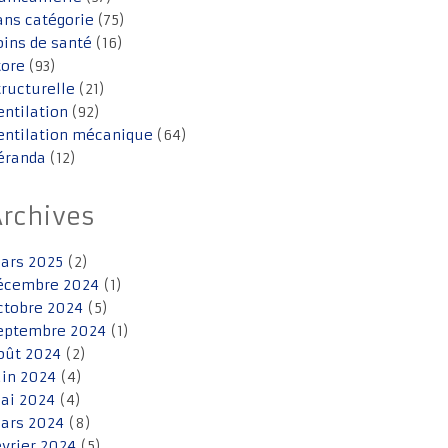
ans catégorie
(75)
oins de santé
(16)
tore
(93)
tructurelle
(21)
entilation
(92)
entilation mécanique
(64)
éranda
(12)
Archives
ars 2025
(2)
écembre 2024
(1)
ctobre 2024
(5)
eptembre 2024
(1)
oût 2024
(2)
uin 2024
(4)
ai 2024
(4)
ars 2024
(8)
évrier 2024
(5)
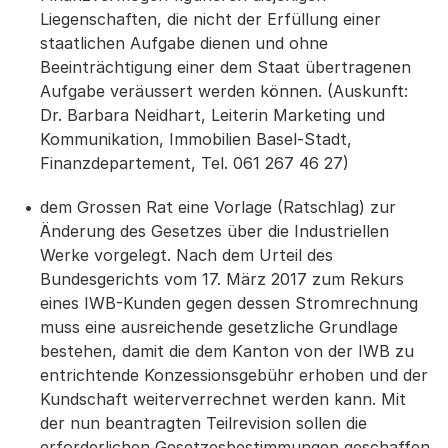
Liegenschaften, die nicht der Erfüllung einer
staatlichen Aufgabe dienen und ohne
Beeinträchtigung einer dem Staat übertragenen
Aufgabe veräussert werden können. (Auskunft:
Dr. Barbara Neidhart, Leiterin Marketing und
Kommunikation, Immobilien Basel-Stadt,
Finanzdepartement, Tel. 061 267 46 27)
dem Grossen Rat eine Vorlage (Ratschlag) zur
Änderung des Gesetzes über die Industriellen
Werke vorgelegt. Nach dem Urteil des
Bundesgerichts vom 17. März 2017 zum Rekurs
eines IWB-Kunden gegen dessen Stromrechnung
muss eine ausreichende gesetzliche Grundlage
bestehen, damit die dem Kanton von der IWB zu
entrichtende Konzessionsgebühr erhoben und der
Kundschaft weiterverrechnet werden kann. Mit
der nun beantragten Teilrevision sollen die
erforderlichen Gesetzesbestimmungen geschaffen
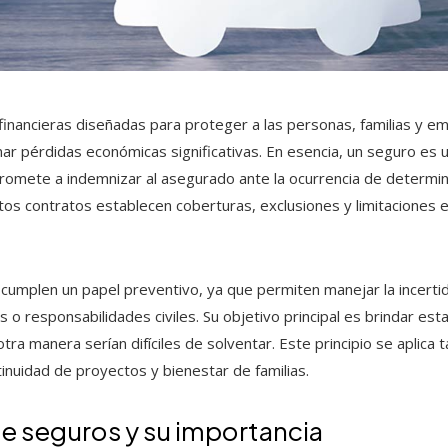
inancieras diseñadas para proteger a las personas, familias y e
r pérdidas económicas significativas. En esencia, un seguro es u
omete a indemnizar al asegurado ante la ocurrencia de determi
tos contratos establecen coberturas, exclusiones y limitaciones e
os cumplen un papel preventivo, ya que permiten manejar la incert
 responsabilidades civiles. Su objetivo principal es brindar estab
otra manera serían difíciles de solventar. Este principio se aplica
inuidad de proyectos y bienestar de familias.
de seguros y su importancia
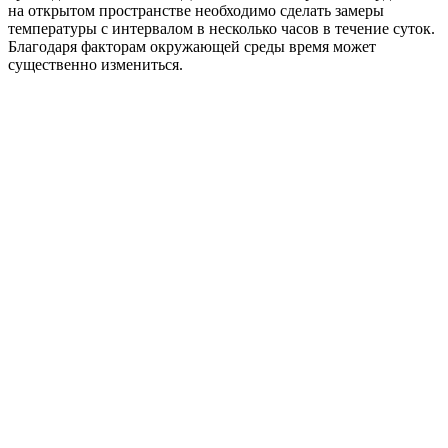
на открытом пространстве необходимо сделать замеры
температуры с интервалом в несколько часов в течение суток.
Благодаря факторам окружающей среды время может
существенно измениться.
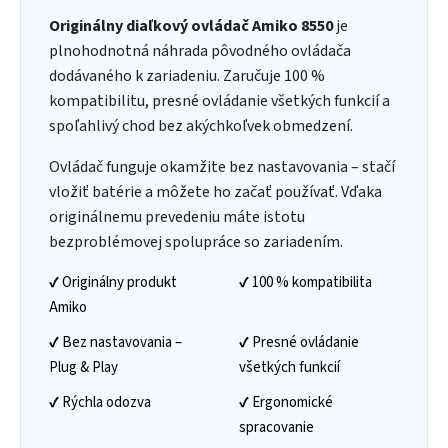
Originálny diaľkový ovládač Amiko 8550
je
plnohodnotná náhrada pôvodného ovládača
dodávaného k zariadeniu. Zaručuje 100 %
kompatibilitu, presné ovládanie všetkých funkcií a
spoľahlivý chod bez akýchkoľvek obmedzení.
Ovládač funguje okamžite bez nastavovania – stačí
vložiť batérie a môžete ho začať používať. Vďaka
originálnemu prevedeniu máte istotu
bezproblémovej spolupráce so zariadením.
✔️ Originálny produkt
✔️ 100 % kompatibilita
Amiko
✔️ Bez nastavovania –
✔️ Presné ovládanie
Plug & Play
všetkých funkcií
✔️ Rýchla odozva
✔️ Ergonomické
spracovanie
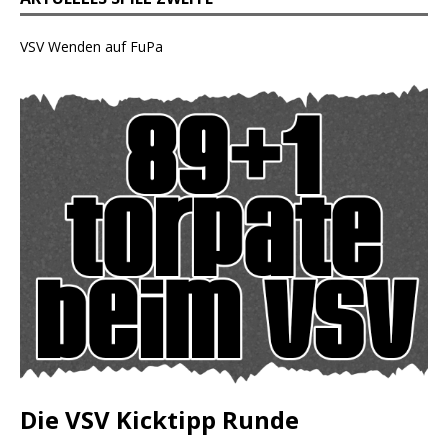
VSV Wenden auf FuPa
Die VSV Kicktipp Runde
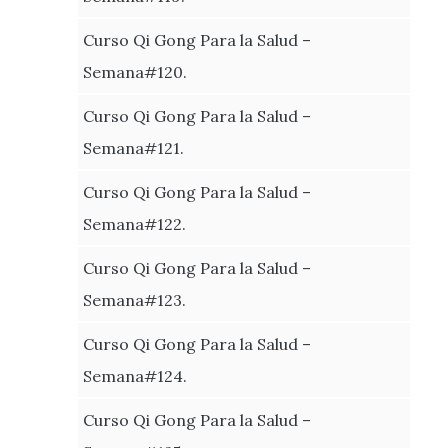
Curso Qi Gong Para la Salud –
Semana#120.
Curso Qi Gong Para la Salud –
Semana#121.
Curso Qi Gong Para la Salud –
Semana#122.
Curso Qi Gong Para la Salud –
Semana#123.
Curso Qi Gong Para la Salud –
Semana#124.
Curso Qi Gong Para la Salud –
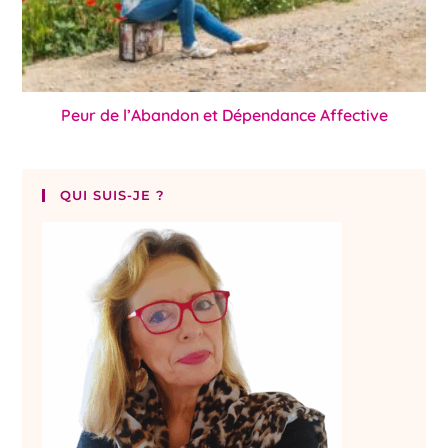
Peur de l’Abandon et Dépendance Affective
QUI SUIS-JE ?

- Aim of the exercise -
Every record is to be repeated exactly, and no picture is carried over.

- Answer for the task -
ans catégorie
(75)
oins de santé
(16)
tore
(93)
tructurelle
(21)
entilation
(92)
entilation mécanique
(64)
éranda
(12)
Archives
ars 2025
(2)
écembre 2024
(1)
ctobre 2024
(5)
eptembre 2024
(1)
oût 2024
(2)
uin 2024
(4)
ai 2024
(4)
ars 2024
(8)
évrier 2024
(5)
Liegenschaften, die nicht der Erfüllung einer
staatlichen Aufgabe dienen und ohne
Beeinträchtigung einer dem Staat übertragenen
Aufgabe veräussert werden können. (Auskunft:
Dr. Barbara Neidhart, Leiterin Marketing und
Kommunikation, Immobilien Basel-Stadt,
Finanzdepartement, Tel. 061 267 46 27)
dem Grossen Rat eine Vorlage (Ratschlag) zur
Änderung des Gesetzes über die Industriellen
Werke vorgelegt. Nach dem Urteil des
Bundesgerichts vom 17. März 2017 zum Rekurs
eines IWB-Kunden gegen dessen Stromrechnung
muss eine ausreichende gesetzliche Grundlage
bestehen, damit die dem Kanton von der IWB zu
entrichtende Konzessionsgebühr erhoben und der
Kundschaft weiterverrechnet werden kann. Mit
der nun beantragten Teilrevision sollen die
erforderlichen Gesetzesbestimmungen geschaffen
inancieras diseñadas para proteger a las personas, familias y e
r pérdidas económicas significativas. En esencia, un seguro es u
omete a indemnizar al asegurado ante la ocurrencia de determi
tos contratos establecen coberturas, exclusiones y limitaciones e
os cumplen un papel preventivo, ya que permiten manejar la incert
 responsabilidades civiles. Su objetivo principal es brindar estab
otra manera serían difíciles de solventar. Este principio se aplica
inuidad de proyectos y bienestar de familias.
de seguros y su importancia
на открытом пространстве необходимо сделать замеры
температуры с интервалом в несколько часов в течение суток.
Благодаря факторам окружающей среды время может
существенно измениться.
Originálny diaľkový ovládač Amiko 8550
je
plnohodnotná náhrada pôvodného ovládača
dodávaného k zariadeniu. Zaručuje 100 %
kompatibilitu, presné ovládanie všetkých funkcií a
spoľahlivý chod bez akýchkoľvek obmedzení.
Ovládač funguje okamžite bez nastavovania – stačí
vložiť batérie a môžete ho začať používať. Vďaka
originálnemu prevedeniu máte istotu
bezproblémovej spolupráce so zariadením.
✔️ Originálny produkt
✔️ 100 % kompatibilita
Amiko
✔️ Bez nastavovania –
✔️ Presné ovládanie
Plug & Play
všetkých funkcií
✔️ Rýchla odozva
✔️ Ergonomické
spracovanie
VSV Wenden auf FuPa
Die VSV Kicktipp Runde
Curso Qi Gong Para la Salud –
Semana#120.
Curso Qi Gong Para la Salud –
Semana#121.
Curso Qi Gong Para la Salud –
Semana#122.
Curso Qi Gong Para la Salud –
Semana#123.
Curso Qi Gong Para la Salud –
Semana#124.
Curso Qi Gong Para la Salud –
Peur de l’Abandon et Dépendance Affective
QUI SUIS-JE ?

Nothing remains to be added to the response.